**WHAT THIS TASK INVOLVES**
All lines holding the string "features" should be copied from the data below.

**DATA**

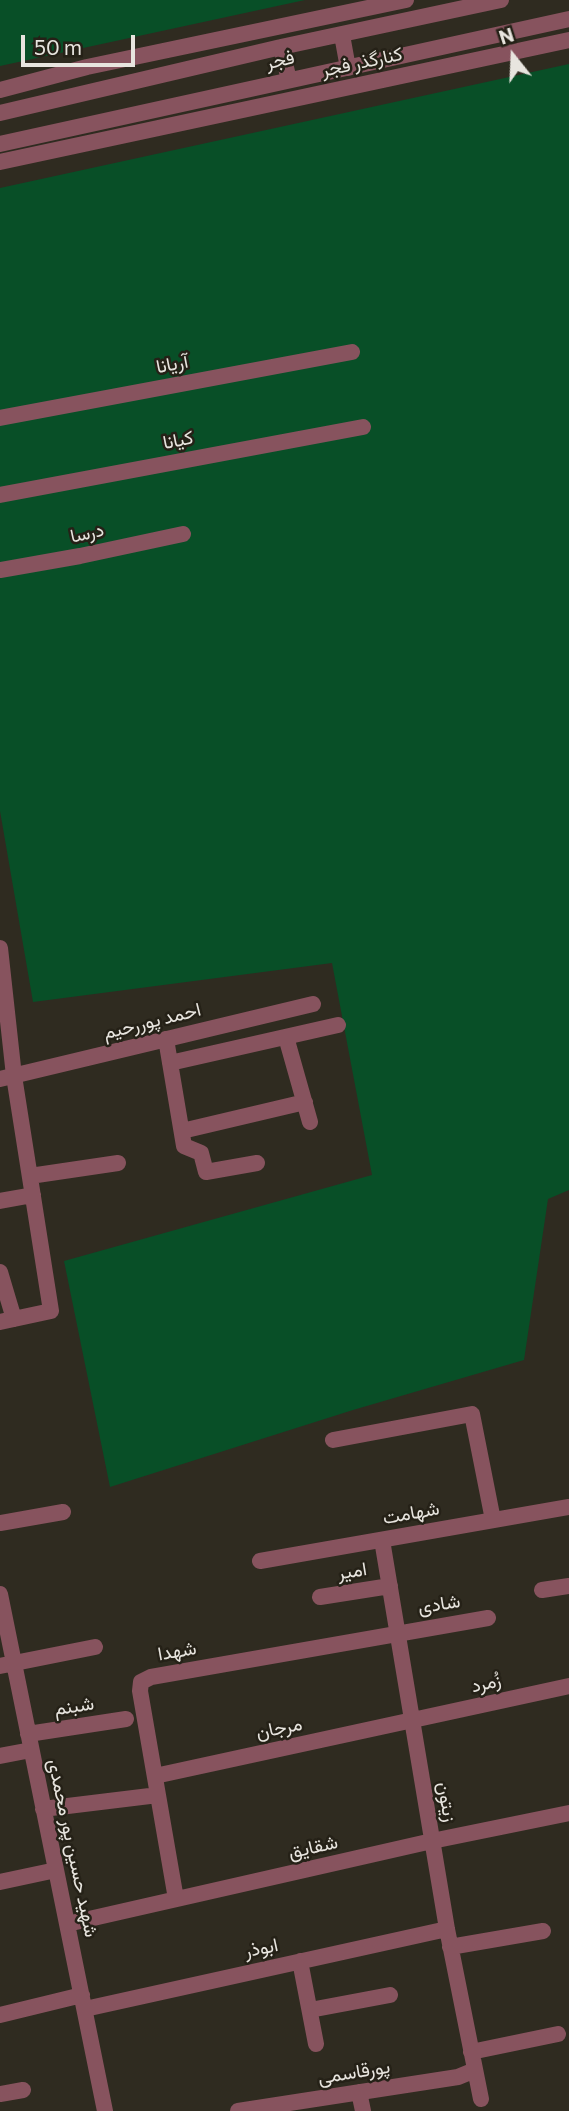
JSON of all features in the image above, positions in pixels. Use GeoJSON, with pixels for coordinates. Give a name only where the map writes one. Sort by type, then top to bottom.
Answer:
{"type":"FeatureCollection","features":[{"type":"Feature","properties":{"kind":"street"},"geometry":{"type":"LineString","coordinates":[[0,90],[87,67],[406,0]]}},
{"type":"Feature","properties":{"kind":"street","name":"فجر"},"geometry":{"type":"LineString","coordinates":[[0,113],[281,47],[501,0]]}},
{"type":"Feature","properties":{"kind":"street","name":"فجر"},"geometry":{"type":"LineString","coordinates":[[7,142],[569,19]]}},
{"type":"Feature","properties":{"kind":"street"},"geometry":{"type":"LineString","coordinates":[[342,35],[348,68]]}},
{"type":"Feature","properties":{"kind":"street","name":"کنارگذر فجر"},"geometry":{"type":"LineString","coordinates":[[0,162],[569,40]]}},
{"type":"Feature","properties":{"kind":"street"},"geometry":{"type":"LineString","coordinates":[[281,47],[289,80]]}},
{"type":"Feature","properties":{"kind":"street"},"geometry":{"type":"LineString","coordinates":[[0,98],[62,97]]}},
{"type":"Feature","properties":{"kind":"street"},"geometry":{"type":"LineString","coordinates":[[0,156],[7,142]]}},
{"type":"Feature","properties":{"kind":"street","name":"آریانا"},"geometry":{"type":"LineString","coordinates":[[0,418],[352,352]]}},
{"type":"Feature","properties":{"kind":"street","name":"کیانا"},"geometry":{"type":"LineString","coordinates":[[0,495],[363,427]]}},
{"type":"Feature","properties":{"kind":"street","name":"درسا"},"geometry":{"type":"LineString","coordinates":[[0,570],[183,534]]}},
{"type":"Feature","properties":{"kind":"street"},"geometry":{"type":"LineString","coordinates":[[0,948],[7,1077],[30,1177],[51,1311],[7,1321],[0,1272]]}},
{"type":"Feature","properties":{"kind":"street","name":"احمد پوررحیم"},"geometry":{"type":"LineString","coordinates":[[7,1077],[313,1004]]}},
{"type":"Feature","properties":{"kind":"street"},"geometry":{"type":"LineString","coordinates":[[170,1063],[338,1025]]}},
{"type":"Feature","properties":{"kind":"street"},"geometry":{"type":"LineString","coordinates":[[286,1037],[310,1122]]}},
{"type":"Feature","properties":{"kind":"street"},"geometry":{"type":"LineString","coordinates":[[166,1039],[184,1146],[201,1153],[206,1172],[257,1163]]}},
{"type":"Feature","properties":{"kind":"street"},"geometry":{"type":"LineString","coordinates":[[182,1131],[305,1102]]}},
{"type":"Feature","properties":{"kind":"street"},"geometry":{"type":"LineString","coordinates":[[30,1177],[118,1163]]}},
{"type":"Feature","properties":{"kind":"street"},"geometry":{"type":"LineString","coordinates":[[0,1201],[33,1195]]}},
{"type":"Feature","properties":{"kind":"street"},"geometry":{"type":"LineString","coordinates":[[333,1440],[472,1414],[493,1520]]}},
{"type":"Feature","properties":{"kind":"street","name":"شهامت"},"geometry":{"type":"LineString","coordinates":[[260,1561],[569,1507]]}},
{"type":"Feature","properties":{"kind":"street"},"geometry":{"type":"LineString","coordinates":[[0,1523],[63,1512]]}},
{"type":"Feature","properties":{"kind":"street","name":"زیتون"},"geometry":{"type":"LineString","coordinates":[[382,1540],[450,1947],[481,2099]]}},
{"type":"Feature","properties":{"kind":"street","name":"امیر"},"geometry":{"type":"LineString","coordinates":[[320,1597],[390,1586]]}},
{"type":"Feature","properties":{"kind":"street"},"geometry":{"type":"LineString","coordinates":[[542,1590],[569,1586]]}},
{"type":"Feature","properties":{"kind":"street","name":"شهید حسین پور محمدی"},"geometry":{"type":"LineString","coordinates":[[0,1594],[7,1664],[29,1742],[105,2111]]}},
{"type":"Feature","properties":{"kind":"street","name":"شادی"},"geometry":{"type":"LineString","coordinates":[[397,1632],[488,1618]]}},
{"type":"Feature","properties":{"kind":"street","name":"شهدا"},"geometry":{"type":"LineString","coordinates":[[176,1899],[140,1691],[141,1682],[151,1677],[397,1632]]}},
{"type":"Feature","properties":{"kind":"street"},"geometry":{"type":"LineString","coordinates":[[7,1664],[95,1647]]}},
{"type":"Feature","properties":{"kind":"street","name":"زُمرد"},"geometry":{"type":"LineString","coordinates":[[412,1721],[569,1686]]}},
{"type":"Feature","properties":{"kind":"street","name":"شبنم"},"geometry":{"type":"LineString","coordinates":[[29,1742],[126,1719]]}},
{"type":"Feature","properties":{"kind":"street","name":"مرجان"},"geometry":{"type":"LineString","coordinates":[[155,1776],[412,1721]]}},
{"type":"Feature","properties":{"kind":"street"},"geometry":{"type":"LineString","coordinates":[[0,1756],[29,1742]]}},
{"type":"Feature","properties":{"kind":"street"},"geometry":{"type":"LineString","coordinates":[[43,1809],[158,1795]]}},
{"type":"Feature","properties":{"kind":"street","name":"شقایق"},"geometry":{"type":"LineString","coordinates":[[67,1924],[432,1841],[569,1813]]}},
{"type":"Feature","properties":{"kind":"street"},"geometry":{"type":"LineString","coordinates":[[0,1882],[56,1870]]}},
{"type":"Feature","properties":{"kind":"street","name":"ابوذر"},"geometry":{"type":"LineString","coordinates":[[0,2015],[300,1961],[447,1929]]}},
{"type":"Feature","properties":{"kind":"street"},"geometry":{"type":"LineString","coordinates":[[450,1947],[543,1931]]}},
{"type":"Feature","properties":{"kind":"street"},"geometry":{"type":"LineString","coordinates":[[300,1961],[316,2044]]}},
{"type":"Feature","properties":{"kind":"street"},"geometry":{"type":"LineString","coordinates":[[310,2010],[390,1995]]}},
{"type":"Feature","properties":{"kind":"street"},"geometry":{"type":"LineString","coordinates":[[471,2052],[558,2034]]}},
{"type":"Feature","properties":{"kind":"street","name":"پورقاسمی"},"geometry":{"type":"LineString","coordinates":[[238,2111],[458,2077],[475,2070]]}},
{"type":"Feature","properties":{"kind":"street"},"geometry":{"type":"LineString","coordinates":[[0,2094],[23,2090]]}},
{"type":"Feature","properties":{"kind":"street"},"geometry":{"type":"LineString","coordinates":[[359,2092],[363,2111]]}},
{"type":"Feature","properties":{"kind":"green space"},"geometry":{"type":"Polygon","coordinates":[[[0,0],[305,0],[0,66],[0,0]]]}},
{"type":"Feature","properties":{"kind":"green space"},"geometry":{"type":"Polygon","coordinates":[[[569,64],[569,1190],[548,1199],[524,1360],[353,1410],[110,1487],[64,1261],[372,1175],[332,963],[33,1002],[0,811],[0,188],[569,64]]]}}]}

==

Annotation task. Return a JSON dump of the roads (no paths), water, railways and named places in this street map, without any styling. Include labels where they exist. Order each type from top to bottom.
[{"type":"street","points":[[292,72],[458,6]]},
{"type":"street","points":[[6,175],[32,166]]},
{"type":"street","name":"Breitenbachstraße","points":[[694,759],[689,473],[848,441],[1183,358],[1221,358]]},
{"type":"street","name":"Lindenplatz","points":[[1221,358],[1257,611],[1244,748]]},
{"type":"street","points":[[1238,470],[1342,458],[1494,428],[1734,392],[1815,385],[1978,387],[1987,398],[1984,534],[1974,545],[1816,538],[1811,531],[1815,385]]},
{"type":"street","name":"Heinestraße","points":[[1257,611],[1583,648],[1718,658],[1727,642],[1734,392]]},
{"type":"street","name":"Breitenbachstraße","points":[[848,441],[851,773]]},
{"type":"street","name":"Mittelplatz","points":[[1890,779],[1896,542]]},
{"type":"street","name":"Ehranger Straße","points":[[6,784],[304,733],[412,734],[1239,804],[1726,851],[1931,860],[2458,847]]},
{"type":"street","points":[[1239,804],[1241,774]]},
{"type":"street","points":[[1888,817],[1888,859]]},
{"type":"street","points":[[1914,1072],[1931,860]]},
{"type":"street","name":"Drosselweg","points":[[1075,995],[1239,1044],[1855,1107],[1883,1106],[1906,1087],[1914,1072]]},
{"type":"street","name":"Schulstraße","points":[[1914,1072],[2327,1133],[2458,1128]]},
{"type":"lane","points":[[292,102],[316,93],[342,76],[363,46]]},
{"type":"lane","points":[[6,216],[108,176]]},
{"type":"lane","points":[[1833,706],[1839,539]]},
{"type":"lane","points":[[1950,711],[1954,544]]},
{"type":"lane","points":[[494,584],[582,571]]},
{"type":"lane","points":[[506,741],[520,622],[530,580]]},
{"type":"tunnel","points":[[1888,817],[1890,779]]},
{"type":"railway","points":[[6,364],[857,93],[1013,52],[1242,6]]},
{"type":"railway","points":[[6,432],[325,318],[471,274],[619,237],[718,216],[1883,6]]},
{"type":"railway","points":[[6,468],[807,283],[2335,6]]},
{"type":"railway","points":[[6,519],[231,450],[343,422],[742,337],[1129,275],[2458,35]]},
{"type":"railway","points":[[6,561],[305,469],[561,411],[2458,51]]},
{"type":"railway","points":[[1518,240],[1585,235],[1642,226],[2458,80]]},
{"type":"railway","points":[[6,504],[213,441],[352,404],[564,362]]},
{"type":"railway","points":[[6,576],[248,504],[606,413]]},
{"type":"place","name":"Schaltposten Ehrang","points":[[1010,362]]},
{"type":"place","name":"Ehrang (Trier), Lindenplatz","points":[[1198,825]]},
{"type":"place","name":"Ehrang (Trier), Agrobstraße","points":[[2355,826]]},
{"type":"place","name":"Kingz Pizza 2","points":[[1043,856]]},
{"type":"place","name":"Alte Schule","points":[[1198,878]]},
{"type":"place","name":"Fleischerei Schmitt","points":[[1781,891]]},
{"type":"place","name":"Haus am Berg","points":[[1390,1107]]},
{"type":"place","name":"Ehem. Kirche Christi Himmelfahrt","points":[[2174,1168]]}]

**TASK OUTPUT**
JSON of all features in the image above, positions in pixels. Use GeoJSON, with pixels for coordinates. Give a name only where the map writes one. Sort by type, then top to bottom.
{"type":"FeatureCollection","features":[{"type":"Feature","properties":{"kind":"street"},"geometry":{"type":"LineString","coordinates":[[0,90],[87,67],[406,0]]}},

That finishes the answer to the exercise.